_Stated task_
State how many of the rows below contain the string "θέσεων", with case counting. Give only the number.

# # # #

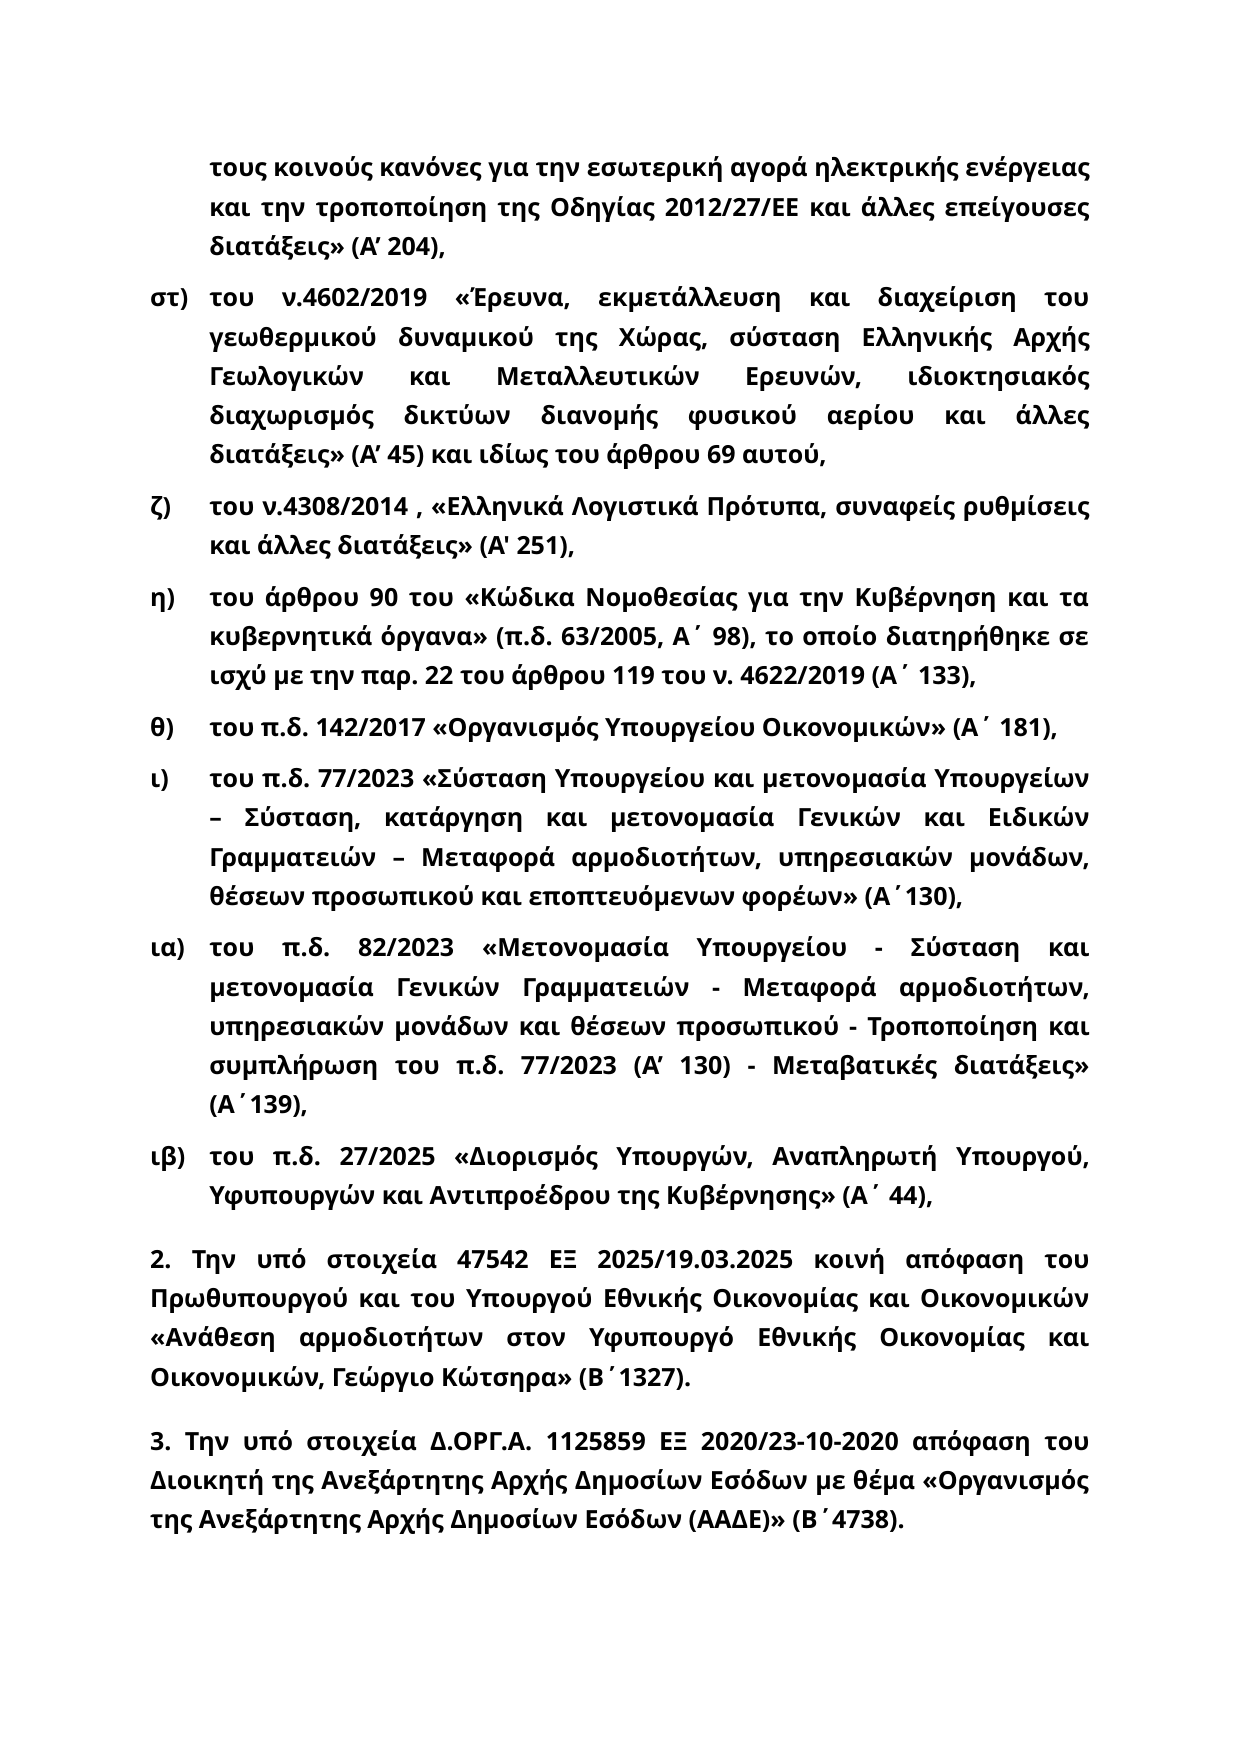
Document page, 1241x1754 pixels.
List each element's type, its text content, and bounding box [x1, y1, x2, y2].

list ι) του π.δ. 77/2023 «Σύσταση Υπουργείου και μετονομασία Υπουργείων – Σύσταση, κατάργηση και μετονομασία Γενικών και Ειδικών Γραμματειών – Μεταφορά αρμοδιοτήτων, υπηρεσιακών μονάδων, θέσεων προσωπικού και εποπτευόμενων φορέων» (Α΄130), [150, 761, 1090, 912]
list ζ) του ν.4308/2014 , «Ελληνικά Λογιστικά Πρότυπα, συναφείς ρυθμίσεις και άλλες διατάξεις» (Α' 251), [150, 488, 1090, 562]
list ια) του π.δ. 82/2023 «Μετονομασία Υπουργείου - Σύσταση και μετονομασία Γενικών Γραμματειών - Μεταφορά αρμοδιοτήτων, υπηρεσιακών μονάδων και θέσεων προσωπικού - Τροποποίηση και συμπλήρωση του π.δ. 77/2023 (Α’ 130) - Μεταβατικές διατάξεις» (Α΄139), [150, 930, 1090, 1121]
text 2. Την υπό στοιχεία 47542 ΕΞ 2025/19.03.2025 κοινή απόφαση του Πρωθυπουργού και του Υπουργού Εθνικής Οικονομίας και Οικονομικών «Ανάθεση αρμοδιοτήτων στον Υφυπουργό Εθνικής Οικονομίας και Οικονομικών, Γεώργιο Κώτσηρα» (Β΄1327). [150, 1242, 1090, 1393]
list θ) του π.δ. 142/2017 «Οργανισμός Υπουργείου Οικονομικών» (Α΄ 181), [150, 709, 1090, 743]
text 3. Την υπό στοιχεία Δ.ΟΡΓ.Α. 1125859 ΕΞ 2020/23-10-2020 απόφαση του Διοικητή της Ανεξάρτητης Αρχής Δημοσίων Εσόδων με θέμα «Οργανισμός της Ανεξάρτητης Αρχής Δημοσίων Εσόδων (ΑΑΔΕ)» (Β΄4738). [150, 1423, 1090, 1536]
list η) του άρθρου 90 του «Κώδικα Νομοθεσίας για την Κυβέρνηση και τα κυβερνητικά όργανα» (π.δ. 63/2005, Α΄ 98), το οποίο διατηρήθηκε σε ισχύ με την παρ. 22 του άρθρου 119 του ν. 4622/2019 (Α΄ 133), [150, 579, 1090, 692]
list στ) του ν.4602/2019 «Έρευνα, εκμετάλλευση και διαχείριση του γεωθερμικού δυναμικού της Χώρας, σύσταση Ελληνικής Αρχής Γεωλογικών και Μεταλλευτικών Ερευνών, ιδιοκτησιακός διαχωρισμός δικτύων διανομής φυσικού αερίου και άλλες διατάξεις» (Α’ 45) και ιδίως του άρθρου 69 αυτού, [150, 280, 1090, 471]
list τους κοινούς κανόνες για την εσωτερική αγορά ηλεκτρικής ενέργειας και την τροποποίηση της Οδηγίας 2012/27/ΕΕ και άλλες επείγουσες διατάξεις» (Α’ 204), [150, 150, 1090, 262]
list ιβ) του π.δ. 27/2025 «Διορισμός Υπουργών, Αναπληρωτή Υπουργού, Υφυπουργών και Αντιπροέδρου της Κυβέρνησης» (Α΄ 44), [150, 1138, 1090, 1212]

# # # #

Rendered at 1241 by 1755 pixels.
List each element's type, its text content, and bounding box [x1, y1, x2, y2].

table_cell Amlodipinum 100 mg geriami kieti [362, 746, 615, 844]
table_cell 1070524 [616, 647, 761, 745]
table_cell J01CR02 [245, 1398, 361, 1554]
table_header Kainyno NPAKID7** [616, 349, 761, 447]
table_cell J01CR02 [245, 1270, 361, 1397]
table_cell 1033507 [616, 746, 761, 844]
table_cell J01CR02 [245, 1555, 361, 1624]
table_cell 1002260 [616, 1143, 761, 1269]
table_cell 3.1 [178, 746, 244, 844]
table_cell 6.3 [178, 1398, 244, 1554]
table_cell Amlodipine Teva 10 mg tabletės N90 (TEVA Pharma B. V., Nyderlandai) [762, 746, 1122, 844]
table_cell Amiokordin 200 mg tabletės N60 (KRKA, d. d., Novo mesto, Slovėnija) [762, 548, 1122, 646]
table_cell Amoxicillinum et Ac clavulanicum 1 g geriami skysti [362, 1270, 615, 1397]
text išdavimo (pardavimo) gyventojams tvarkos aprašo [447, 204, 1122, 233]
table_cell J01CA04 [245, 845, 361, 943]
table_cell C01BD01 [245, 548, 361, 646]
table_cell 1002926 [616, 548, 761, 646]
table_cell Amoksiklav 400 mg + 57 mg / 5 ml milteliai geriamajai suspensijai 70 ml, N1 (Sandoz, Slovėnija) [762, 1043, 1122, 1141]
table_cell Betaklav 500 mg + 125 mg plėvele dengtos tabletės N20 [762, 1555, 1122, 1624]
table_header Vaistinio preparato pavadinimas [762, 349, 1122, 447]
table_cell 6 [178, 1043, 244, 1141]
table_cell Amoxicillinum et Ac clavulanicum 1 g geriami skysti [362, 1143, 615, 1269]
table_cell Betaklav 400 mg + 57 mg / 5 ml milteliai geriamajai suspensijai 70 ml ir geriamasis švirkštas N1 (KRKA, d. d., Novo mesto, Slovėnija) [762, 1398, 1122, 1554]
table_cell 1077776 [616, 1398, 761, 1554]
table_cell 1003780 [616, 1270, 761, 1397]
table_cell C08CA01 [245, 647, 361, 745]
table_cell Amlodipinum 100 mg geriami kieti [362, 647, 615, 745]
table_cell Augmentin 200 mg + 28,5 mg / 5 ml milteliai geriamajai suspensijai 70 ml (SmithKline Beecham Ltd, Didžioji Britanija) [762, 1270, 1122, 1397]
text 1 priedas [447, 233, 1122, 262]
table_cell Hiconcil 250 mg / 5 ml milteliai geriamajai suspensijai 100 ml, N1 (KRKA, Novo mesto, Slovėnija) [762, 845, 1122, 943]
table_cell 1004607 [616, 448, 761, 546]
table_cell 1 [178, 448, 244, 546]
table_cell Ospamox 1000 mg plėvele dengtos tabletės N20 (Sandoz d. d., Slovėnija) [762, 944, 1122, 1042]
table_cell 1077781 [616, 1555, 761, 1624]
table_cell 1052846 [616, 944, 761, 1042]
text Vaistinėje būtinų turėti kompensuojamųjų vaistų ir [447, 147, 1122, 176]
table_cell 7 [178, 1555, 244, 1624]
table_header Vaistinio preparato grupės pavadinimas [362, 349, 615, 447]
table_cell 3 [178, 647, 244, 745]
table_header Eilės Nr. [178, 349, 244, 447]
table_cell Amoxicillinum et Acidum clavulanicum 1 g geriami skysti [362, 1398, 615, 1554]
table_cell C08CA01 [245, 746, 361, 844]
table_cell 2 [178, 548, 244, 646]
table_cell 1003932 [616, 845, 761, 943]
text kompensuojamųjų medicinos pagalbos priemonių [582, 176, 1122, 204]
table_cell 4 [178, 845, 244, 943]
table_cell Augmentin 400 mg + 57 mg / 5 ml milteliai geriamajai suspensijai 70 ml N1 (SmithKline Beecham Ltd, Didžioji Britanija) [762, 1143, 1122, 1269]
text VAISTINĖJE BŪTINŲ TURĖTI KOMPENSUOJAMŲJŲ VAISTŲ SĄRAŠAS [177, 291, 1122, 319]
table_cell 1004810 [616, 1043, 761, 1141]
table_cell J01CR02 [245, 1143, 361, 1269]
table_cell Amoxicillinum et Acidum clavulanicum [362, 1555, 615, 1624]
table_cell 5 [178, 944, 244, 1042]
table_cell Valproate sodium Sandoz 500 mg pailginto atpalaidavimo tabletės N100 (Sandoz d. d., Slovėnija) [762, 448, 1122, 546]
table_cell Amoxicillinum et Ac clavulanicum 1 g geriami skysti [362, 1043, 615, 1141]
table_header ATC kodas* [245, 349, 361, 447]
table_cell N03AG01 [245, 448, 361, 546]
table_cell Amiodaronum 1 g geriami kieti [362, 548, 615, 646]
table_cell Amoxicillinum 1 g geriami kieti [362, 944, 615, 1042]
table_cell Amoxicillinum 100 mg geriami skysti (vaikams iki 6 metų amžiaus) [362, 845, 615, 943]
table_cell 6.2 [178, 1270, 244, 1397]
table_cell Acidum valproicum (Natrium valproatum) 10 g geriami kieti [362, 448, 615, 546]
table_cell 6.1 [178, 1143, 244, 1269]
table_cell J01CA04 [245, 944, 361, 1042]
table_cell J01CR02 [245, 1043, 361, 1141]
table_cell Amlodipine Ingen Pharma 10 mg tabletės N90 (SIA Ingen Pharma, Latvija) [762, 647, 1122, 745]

# # # #

_Expected output_
2